El setlist que nadie quería que acabara
Aunque no hay tracklist oficial filtrada al completo, los fans que peregrinaron hasta Liverpool aseguran que el concierto recorrió cada rincón del álbum de principio a fin, con interludios instrumentales que recreaban la atmósfera opresiva del disco concepto. Los bises trajeron algunos clásicos anteriores —porque un repaso al 20 aniversario sin Helena o I'm Not Okay (I Promise) habría sido un crimen— y el cierre, con Famous Last Words, fue una catarsis colectiva que dejó el césped de Anfield temblando.
Para los que crecieron con el eyeliner corrido y las sudaderas negras, el concierto fue un viaje al túnel del tiempo. Para los más jóvenes, la constatación de que el emo no fue solo una fase: fue un lenguaje que hoy habla hasta el mainstream más descarado. Como dijo Way en algún momento de la noche (sin demasiadas palabras, que nunca fue muy de discursos), el álbum sigue vivo porque habla de algo universal: el miedo a perderlo todo y la belleza que queda después.
El público británico, siempre fiel, respondió como se esperaba: colgando el cartel de “no hay entradas” semanas antes y agotando merchandising como si el tiempo no hubiera pasado. MCR, con esta gira, no necesita demostrar nada. Pero si aún quedaba alguna duda de por qué siguen siendo cabeza de cartel en grandes festivales, Anfield la disipó en dos horas y media de pura intensidad.
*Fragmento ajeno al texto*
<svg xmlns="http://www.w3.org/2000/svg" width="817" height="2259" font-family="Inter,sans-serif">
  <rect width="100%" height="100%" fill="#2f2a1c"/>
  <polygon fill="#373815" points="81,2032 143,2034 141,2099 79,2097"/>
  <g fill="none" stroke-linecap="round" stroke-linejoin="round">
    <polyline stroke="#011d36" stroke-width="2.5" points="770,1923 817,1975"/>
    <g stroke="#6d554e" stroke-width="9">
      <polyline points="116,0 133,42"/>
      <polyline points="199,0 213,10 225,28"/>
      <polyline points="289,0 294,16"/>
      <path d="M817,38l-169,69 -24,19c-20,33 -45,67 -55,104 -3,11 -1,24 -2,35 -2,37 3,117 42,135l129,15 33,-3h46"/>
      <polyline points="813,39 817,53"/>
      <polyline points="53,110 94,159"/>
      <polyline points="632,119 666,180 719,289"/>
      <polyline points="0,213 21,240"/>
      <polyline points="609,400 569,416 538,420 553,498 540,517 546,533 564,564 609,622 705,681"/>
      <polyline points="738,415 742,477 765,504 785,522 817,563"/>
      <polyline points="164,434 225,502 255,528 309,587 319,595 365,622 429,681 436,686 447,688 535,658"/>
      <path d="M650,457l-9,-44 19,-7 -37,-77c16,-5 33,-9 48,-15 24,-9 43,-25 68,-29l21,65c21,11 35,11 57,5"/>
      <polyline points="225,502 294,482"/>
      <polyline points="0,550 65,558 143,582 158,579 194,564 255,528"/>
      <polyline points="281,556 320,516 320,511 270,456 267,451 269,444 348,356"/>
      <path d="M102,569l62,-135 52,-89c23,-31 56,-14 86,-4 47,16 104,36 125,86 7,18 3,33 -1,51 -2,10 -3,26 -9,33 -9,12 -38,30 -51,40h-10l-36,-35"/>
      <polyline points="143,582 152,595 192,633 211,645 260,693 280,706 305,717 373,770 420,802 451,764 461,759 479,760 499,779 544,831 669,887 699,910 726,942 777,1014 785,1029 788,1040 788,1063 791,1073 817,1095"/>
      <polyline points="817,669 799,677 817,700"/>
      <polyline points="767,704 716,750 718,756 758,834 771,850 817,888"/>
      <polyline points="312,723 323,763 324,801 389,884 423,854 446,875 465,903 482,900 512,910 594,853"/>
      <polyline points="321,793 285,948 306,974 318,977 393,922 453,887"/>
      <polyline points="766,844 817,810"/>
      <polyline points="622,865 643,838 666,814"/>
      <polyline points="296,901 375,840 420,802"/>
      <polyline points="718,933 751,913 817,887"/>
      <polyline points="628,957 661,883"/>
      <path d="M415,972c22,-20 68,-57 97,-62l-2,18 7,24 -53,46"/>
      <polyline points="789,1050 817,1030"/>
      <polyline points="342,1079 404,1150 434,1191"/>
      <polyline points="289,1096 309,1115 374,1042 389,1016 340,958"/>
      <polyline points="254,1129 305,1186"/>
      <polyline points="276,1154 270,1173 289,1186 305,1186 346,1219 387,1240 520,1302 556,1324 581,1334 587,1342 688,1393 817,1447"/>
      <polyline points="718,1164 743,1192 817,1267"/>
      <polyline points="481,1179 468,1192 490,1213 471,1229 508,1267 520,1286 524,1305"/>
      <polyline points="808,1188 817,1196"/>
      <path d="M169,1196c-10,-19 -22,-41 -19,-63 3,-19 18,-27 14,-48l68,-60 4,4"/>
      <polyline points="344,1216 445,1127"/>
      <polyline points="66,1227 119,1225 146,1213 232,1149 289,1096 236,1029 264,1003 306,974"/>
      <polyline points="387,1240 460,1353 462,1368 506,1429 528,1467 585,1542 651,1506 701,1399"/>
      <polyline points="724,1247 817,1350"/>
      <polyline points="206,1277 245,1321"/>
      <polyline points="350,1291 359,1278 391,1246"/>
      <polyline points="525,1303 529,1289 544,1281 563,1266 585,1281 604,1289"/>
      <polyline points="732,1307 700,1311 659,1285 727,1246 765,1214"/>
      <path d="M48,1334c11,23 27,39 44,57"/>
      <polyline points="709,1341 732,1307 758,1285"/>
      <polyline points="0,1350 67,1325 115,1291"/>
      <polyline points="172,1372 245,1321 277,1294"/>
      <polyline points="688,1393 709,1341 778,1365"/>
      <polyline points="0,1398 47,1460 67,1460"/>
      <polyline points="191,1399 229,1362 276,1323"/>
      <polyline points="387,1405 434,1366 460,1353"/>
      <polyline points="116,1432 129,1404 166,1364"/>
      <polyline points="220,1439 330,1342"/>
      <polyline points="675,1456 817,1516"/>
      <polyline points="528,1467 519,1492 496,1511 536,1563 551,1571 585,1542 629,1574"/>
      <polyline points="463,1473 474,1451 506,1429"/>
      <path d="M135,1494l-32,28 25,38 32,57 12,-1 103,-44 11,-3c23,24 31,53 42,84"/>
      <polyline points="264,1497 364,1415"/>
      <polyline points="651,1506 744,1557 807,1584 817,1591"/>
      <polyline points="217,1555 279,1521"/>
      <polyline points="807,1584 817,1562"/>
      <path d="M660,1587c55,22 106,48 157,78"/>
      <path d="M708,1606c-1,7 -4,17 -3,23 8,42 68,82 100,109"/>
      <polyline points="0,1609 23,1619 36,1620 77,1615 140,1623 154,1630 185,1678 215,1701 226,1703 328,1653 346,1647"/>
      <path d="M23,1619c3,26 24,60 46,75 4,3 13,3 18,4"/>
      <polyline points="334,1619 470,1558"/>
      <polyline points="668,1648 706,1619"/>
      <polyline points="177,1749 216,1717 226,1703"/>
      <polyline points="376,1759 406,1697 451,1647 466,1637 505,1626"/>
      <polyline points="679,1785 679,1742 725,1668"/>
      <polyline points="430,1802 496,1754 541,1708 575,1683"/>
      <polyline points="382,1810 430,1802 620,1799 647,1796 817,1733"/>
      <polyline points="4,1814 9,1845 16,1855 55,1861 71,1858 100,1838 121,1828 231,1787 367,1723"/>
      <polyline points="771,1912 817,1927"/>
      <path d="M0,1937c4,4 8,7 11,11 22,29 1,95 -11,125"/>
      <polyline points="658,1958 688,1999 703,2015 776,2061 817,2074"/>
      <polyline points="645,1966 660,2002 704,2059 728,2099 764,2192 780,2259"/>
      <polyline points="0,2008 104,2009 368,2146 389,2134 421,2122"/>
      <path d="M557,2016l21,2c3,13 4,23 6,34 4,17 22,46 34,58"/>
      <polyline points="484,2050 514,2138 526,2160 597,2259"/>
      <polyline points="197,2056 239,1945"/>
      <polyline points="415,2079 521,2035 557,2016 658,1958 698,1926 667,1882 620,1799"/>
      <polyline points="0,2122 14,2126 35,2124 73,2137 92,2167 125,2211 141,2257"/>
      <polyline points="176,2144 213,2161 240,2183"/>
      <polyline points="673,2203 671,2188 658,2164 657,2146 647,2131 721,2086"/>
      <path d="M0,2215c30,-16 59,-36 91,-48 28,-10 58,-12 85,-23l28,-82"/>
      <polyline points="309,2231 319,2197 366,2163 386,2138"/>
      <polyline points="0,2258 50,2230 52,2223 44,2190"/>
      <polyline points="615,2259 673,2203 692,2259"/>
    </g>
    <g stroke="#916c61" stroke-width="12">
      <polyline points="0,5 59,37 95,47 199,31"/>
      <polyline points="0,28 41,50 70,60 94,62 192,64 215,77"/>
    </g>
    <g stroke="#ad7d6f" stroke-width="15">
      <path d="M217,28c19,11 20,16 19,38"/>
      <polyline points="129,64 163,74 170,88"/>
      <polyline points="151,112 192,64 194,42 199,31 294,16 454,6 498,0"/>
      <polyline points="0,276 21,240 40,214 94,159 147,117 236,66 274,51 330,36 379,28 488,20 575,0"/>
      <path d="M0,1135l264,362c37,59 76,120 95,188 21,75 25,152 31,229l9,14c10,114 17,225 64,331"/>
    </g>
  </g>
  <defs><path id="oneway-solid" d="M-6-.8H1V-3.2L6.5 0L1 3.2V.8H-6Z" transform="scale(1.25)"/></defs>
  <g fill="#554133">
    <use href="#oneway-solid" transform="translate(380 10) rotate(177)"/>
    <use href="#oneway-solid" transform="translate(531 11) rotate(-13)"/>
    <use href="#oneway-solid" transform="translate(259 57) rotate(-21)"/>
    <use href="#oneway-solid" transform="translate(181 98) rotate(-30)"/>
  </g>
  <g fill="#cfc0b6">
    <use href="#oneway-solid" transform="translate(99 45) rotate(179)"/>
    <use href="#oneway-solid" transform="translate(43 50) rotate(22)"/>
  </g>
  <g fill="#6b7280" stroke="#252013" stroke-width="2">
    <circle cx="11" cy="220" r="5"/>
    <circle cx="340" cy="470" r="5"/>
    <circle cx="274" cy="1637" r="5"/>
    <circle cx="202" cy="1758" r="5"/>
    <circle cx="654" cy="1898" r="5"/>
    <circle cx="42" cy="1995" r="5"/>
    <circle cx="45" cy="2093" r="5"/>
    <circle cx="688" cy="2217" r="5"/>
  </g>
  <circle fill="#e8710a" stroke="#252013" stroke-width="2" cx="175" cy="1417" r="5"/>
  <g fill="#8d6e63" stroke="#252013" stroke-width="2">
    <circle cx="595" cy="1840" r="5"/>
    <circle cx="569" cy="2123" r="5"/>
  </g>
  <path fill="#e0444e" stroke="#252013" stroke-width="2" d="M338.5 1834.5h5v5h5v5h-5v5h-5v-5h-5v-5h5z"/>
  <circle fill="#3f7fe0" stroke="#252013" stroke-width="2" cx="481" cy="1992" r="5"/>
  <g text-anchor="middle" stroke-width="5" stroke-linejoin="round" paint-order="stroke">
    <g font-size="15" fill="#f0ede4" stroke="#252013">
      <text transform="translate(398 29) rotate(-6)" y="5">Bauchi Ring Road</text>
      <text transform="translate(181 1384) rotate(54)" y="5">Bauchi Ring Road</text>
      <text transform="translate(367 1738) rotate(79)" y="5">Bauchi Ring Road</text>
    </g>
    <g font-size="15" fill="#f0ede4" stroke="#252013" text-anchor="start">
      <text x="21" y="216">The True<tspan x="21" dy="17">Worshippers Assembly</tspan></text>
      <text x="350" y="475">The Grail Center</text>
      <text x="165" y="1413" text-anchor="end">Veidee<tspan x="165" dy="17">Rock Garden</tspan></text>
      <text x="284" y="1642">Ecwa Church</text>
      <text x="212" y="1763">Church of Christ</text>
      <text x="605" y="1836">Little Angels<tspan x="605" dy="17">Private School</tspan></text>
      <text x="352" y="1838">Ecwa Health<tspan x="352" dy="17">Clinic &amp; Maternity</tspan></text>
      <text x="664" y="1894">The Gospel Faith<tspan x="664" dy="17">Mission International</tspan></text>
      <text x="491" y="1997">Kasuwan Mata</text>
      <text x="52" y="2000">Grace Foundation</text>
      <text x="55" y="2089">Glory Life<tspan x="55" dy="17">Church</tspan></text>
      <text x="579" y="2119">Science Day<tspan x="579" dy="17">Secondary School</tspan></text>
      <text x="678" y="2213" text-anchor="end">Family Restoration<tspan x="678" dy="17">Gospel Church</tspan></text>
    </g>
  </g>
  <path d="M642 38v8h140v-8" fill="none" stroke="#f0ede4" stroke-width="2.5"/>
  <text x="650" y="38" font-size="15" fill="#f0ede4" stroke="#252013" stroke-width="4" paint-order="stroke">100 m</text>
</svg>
El resumen para vagos (TL;DR)
- 🎯 ¿Qué ha pasado? My Chemical Romance arrasó en Liverpool con un concierto que repasó íntegramente 'The Black Parade' por su 20 aniversario.
- 🔥 ¿Por qué importa? El emo revival sigue más vivo que nunca y el influjo del disco se nota en el pop y rap actuales.
- 🤔 ¿Nos afecta o es solo un meme? Si creciste con eyeliner, te pega fuerte en la nostalgia; si no, al menos descubrirás de dónde viene la mitad del sonido que suena en TikTok.